Remove the chicken from the marinade (toss the extra marinade in the trash), and cook the chicken directly over the heat (on the grill) until it's brown on the side that's facing the heat. Once brown, flip the chicken and continue to cook on the other side until brown. The time it takes for your breast(s) to cook will vary depending on the size of the breast(s). I usually cook the chicken for about 10 minutes on each side. The chicken is done when a meat thermometer registers at 160F.
While the chicken cooks, prepare and grill the flatbreads. Dust a large sheet of parchment paper with einkorn flour. Divide the dough into 4-6 small balls, and then roll each dough ball out to create a small flatbread. Brush a small amount of olive oil over the top of each flatbread.
Work quickly to place the dough on the grill. Cook the flatbreads for about 3 minutes, with the grill covered, until the bottom of the dough easily lifts away from the grill and grill marks are apparent. Use a heavy spatula to get under the flatbreads and flip them. Cook the flatbreads, with the grill covered, for another 2-3 minutes. Each grill differs slightly, just like ovens, so keep a close eye on the flatbreads so they don't burn.

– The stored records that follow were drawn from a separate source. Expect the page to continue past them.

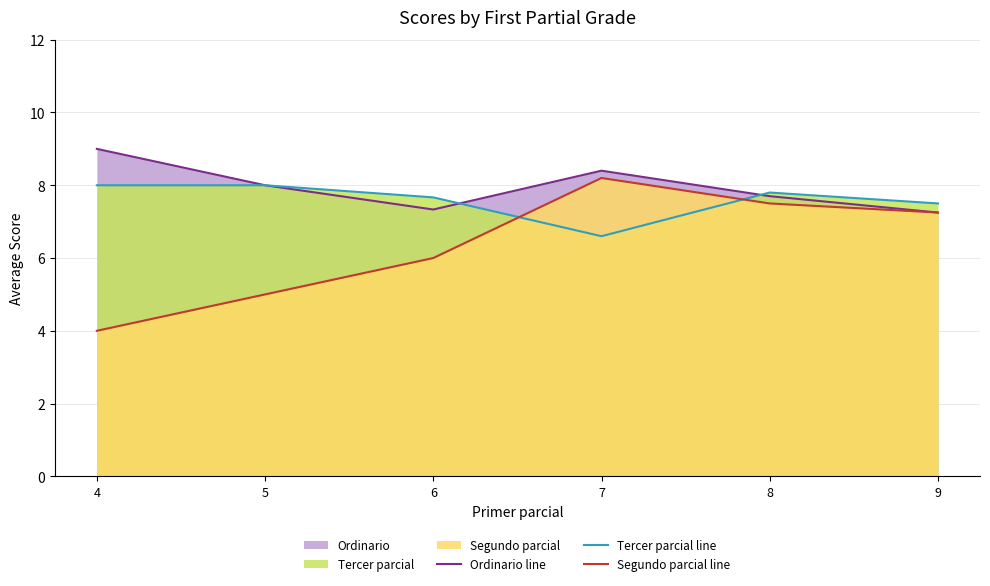

What is the value of the Segundo parcial line point at the 6th from the left?

7.2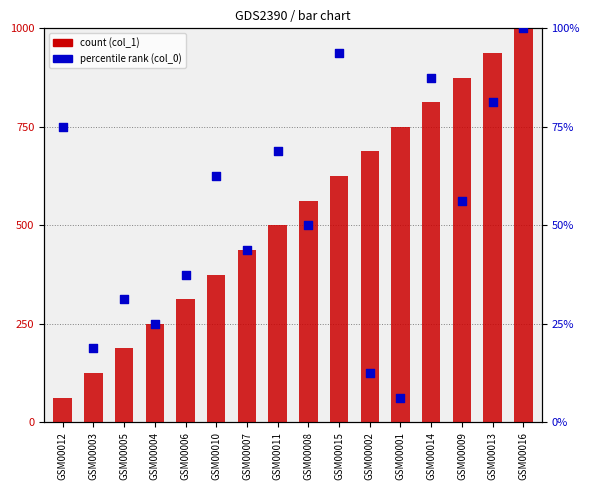

Which series contains the highest Y value?

col_1 (count)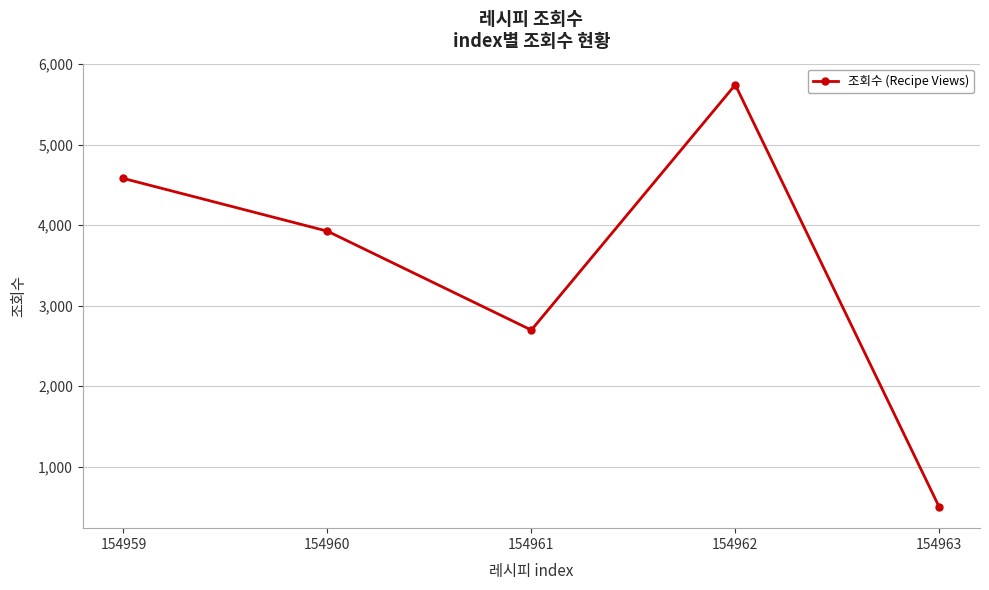

How many lines are shown in the chart?

1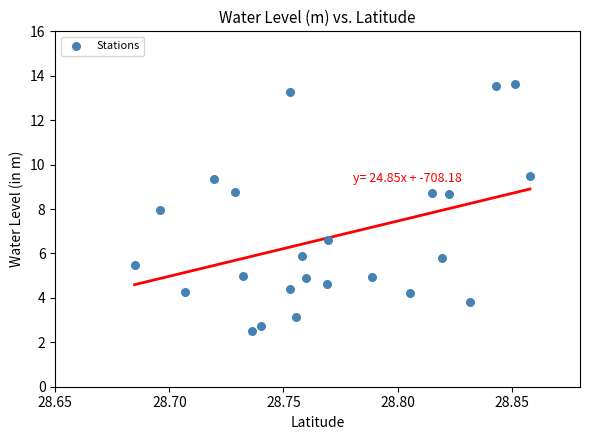

How many data points are displayed?

24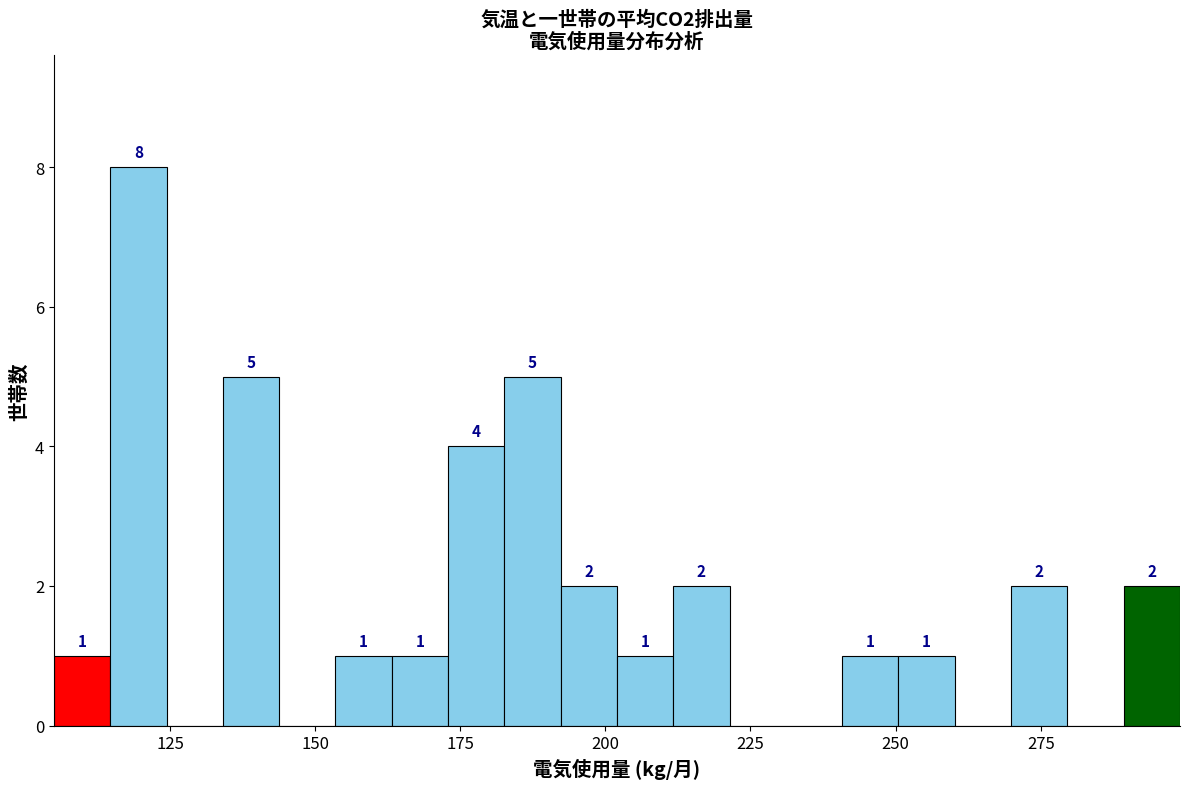

Read against the x-axis, roughly where is the centre of the tallest bar?

120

When the chicken is done cooking, let it rest for 5-10 minutes before slicing.
Make the Arugula Salad:
In a medium-size bowl, toss together the arugula, olive oil, lemon juice, and red wine vinegar.
Assemble the Flatbreads:
Spoon 1-2 tablespoons of pesto on each flatbread, followed by a small handful of the arugula salad, chicken, and toppings (cherry tomatoes, radishes, feta).